The self-driving ‘flying taxi’ – that was tested in Dubai last year in the presence of His Highness Sheikh Hamdan bin Mohammed bin Rashid Al Maktoum – was showcased at the Consumer Electronics Show (CES) last week in Las Vegas.
The autonomous aerial taxi (AAT) will be the world’s first self-flying taxi service, and is expected be operational in the emirate under Dubai’s Road and Transport Authority (RTA) within the next five years.
On Wednesday, the vehicle was briefly flown at CES 2018 during a keynote address by Intel, which has partnered with VOLOCOPTER, a Germany-based specialist manufacturer of autonomous air vehicles.
The two-seater vehicle, capable of transporting people without human intervention or a pilot, was tested near the Jumeirah Beach Park in September last year.
Sheikh Hamdan noted at the time of the trial that the key to top the global competitiveness rankings was to adopt advanced innovative technologies and applications that would help enhance services for the community. A recent report from the World Economic Forum has actually ranked the UAE among the top 20 countries worldwide for its performance in adopting future technologies and innovation.
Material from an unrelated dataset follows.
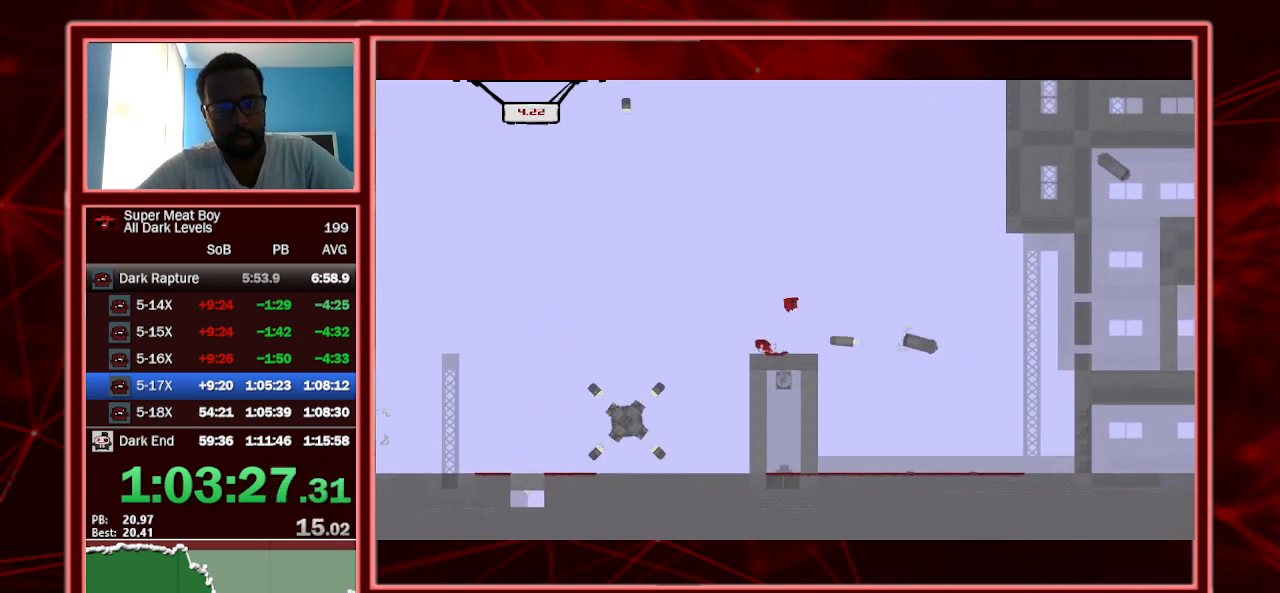
{"keys": ["right", "shift", "space"], "events": []}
“Encouraging innovation and adopting the latest technologies contribute not only to the country’s development but also help build bridges to the future,” added His Highness.
Prior to the test of the AAT, VOLOCOPTER and the RTA launched a one-person autonomous aerial vehicle (AAV) at the World Government Summit in Dubai last year. It was initially claimed back in February that the authority would be “making every effort” to begin the operation of the AAVs in July 2017, but it appears that this target was too ambitious.
Instead, it seems the RTA is now concentrating on ensuring that all operational models are completed, such as the installation of landing platforms throughout Dubai, while also ensuring vehicles are fully compliant with safety regulations before they take flight.
“The technology to support this strategy – covering all autonomous modes of transport – is not yet available, but I have no doubt that it will be in 5-10 years,” said Ahmed Hashem Bahrozyan, CEO of the RTA’s Licensing Agency, who is heading the self-driving project. “Ultimately, autonomous transport will happen, as billions of dollars have been invested in this technology. It’s not about how optimistic or pessimistic you are – what’s important is how realistic you are.”
The RTA is currently working in close cooperation with VOLOCOPTER and the Dubai Civil Aviation Authority (DCAA) to establish safety procedures for the use of these aerial vehicles.